● **SOURCE MATERIAL**
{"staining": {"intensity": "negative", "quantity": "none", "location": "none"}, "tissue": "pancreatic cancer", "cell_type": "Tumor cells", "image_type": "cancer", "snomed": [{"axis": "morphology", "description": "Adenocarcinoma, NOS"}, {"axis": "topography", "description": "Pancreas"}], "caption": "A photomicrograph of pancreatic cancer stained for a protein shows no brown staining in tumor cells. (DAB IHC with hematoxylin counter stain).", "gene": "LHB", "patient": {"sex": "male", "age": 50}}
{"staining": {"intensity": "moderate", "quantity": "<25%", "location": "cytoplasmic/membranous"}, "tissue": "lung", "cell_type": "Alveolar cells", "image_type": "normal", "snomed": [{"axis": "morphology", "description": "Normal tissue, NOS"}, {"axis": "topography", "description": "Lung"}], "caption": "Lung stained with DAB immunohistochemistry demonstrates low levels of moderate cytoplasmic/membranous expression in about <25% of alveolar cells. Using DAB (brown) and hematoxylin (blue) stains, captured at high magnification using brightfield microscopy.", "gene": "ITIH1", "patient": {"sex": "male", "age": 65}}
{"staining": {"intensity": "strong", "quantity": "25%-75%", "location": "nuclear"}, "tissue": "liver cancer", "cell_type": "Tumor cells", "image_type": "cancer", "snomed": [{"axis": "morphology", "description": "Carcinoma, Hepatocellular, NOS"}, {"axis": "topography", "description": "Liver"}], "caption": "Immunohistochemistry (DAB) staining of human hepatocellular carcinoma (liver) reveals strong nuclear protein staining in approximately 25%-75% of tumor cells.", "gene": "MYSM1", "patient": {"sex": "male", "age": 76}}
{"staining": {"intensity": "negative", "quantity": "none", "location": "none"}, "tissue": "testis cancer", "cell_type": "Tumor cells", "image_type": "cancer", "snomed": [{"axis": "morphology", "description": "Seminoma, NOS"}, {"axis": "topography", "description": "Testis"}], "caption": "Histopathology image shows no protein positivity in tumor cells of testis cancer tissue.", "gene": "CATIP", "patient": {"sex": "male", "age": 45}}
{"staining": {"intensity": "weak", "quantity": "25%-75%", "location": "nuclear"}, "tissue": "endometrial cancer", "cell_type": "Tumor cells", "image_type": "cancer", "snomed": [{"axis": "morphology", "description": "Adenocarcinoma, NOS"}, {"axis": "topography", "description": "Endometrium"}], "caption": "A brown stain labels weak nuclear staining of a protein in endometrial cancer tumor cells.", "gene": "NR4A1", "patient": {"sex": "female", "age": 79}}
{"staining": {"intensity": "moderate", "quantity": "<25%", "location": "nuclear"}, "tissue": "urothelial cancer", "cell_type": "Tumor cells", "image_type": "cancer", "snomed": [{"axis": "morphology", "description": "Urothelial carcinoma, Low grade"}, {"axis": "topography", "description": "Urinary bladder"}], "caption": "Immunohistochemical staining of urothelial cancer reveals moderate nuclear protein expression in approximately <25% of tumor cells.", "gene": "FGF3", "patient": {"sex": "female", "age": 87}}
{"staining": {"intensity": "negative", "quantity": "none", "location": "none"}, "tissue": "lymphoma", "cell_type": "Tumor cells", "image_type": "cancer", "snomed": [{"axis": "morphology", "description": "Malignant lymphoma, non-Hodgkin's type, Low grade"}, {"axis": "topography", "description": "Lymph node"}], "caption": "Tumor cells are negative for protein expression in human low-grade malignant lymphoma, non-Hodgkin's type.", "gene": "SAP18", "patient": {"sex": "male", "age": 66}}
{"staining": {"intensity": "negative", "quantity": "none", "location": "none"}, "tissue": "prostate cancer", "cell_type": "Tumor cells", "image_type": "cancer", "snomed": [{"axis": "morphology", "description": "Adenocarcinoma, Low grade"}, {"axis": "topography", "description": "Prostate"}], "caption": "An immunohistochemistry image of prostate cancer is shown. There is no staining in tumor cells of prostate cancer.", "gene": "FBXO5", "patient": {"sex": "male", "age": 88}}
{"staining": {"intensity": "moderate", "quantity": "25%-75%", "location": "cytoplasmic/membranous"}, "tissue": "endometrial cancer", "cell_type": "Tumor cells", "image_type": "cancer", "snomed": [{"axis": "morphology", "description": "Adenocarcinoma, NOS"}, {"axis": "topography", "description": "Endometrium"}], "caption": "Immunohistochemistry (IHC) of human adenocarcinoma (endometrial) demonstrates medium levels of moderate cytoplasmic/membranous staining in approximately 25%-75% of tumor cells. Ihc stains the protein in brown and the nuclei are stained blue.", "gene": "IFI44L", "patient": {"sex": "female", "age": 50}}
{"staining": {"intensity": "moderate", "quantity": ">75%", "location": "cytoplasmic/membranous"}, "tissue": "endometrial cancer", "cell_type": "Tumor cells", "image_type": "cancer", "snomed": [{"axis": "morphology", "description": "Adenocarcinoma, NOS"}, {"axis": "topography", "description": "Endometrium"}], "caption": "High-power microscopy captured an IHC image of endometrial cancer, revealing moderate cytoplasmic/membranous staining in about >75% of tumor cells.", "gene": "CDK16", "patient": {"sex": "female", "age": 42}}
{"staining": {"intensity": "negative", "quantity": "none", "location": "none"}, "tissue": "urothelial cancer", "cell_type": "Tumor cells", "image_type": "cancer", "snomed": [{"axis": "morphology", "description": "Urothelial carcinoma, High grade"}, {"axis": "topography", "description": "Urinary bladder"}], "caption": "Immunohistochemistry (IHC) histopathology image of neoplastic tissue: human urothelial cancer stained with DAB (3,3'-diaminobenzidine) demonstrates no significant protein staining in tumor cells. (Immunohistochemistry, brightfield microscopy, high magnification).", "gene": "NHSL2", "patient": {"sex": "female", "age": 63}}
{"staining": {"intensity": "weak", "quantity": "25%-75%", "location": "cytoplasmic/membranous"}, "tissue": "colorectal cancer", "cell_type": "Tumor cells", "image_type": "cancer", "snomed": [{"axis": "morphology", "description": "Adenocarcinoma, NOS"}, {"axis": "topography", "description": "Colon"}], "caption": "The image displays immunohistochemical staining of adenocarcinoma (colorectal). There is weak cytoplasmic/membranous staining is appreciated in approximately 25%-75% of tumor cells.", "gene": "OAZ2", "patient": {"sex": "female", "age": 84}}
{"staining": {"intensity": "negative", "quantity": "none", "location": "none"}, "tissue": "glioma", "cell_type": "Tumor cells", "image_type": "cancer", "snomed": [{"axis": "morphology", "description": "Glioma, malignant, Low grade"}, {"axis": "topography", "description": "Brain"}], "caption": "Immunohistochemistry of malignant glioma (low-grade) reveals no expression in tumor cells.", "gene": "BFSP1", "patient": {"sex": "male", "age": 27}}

● **WHAT IS REQUIRED**
Say how many lines in this material hold "weak", and say nothing else.

● **RESPONSE TO THE TASK**
2